Geçen hafta Milli Eğitim Bakanımız Sayın Ziya Selçuk ilimizdeydi. Bir eğitimci olarak göreve geldiği günden beri söylediklerinizi ve uygulamaya geçirdiklerinizi büyük bir saygı ve heyecanla takip ediyorum.

   Bakanımız Sayın Ziya Selçuk ziyareti sırasında iki saati aşkın bir sürede yüzlerce idareci ve öğretmene bin yıllık bir hayat dersi verdi.

  Öğretmenlik mesleğinin önemini anlatırken emanet sözcüğünü açıklamak için verdiği örnek salondaki herkes tarafından ibret alınacak nitelikteydi.

  “Sevgili Peygamberimiz Mekke’yi  fethedince Kabe’nin anahtarını 1400 yıldan  beri Kabe’nin bakımını yapan  bir gayrimüslüm olan Abdülkadir  eş-Şeybi’ ye verdi. Çünkü bu aile Kabe’nin bakımını 1400 yıldan beri hakkıyla yapıyordu” dedi.

   Sonra müdürlerden bahsetti. “Bir yere müdür olabilmek için onun, bunun kapısından medet ummamalı” dedi.

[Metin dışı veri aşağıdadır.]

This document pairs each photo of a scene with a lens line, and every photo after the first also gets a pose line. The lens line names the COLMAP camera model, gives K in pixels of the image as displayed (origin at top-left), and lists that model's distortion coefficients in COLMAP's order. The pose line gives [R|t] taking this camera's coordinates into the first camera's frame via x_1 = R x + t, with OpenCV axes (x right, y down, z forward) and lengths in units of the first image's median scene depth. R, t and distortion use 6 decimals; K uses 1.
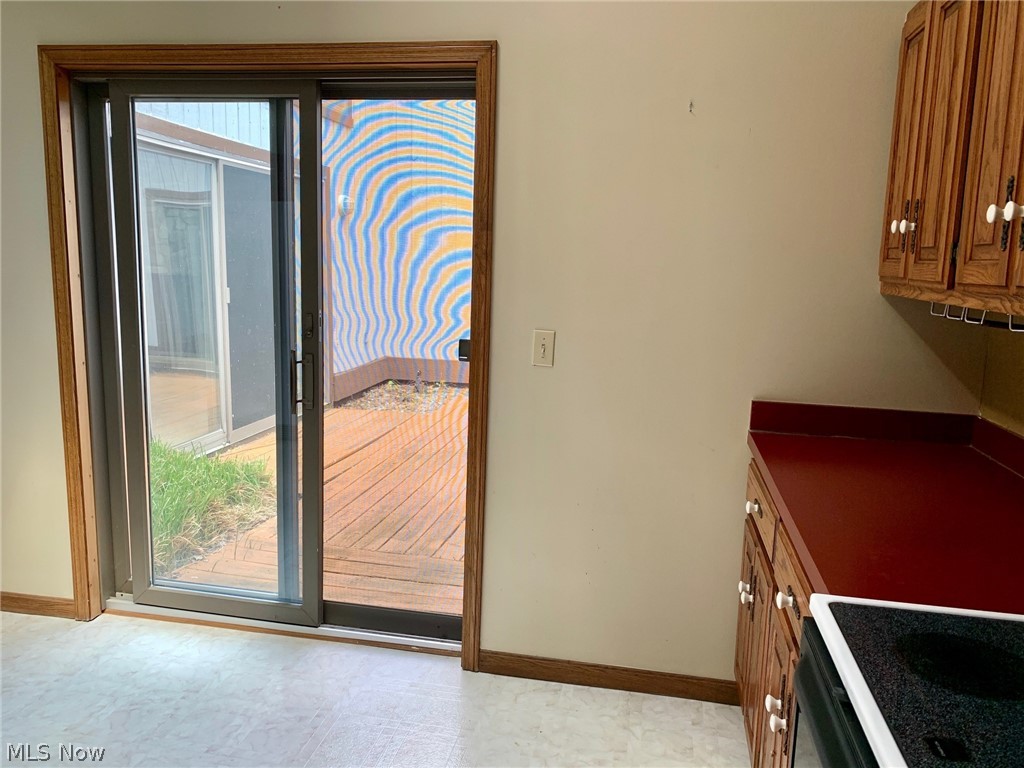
lens RADIAL K [[789.3, 0, 512.0], [0, 789.3, 384.0], [0, 0, 1]] dist [0.086068, -0.159160]
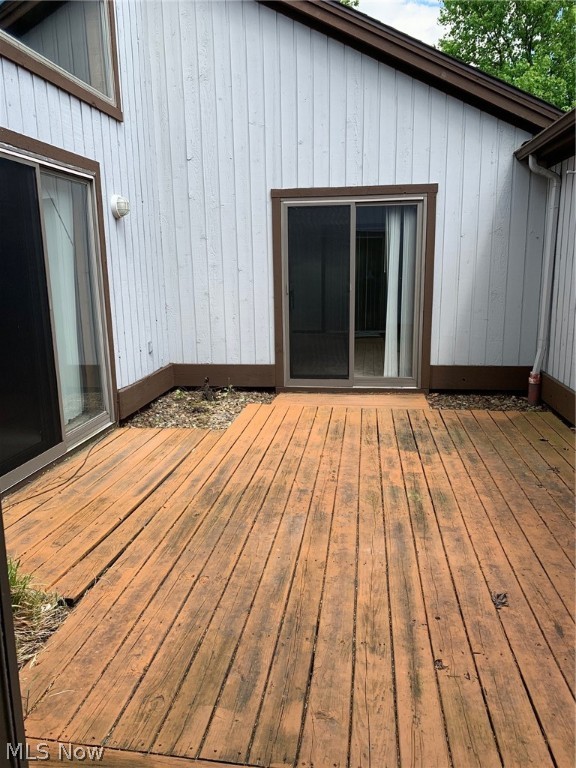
lens RADIAL K [[592.0, 0, 282.1], [0, 592.0, 382.2], [0, 0, 1]] dist [0.086068, -0.159160]
pose [[0.998010, -0.051475, 0.036428, -0.058618], [0.050082, 0.998016, 0.038167, -0.038935], [-0.038320, -0.036266, 0.998607, 0.301199]]
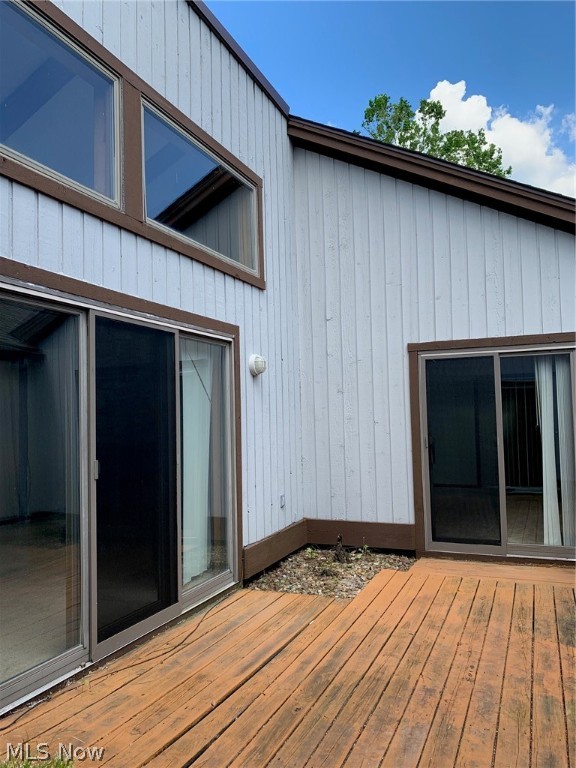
lens RADIAL K [[592.6, 0, 288.0], [0, 592.6, 384.0], [0, 0, 1]] dist [0.037849, -0.041770]
pose [[0.976669, -0.061081, -0.205882, -0.026552], [0.015631, 0.976375, -0.215518, -0.047115], [0.214182, 0.207271, 0.954549, 0.334634]]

   Görev yaptığı yıllarda en sorunlu okullara tayin istediğini, birkaç yıl içersisinde o okulların en iyi okullarla birlikte anılmaya başladığını söylerken o günlerin anını yeniden yaşıyordu.

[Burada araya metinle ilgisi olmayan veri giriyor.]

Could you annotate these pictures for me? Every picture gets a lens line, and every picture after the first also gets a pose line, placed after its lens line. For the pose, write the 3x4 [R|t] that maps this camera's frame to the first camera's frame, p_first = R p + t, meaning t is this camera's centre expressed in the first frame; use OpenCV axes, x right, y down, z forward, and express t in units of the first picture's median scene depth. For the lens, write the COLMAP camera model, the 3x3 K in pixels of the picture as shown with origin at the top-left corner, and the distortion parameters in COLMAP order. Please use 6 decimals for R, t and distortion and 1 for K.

    “Bir okul müdürü kadar okuldur” sözü ise idareci pozisyonunda olan herkesin uykusunu kaçırmaya yeter.

    Sevgili bakanım sadeliğinizle, liderliğinizle, nezaketinizle, zarafetinizle söylemlerinizle gönüllerimizde taht kurdunuz.

    Sizleri dinlerken cennet yurdumun binlerce yıllık gelecek aydınlık günlerini şimdiden yaşadım.

    Sizin gibi bir bakanın bir eğitim neferi, bir uç beyi olduğum için kendimi çok şanslı hissediyorum.

    Sizden duyduklarımın tamamına yakını 40 yıllık eğitim yolculuğum sırasında hep yoldaşım oldu.

   İyi ki varsınız sayın bakanım.

   Sizler gibi değerli bir eğitim güneşini bizlerle buluşturan İl Milli Eğitim Müdürümüz Sayın Ali Tosun Bey’ e teşekkür ederim.

   Hoşça kalın, mutlu kalın, sağlıcakla kalın.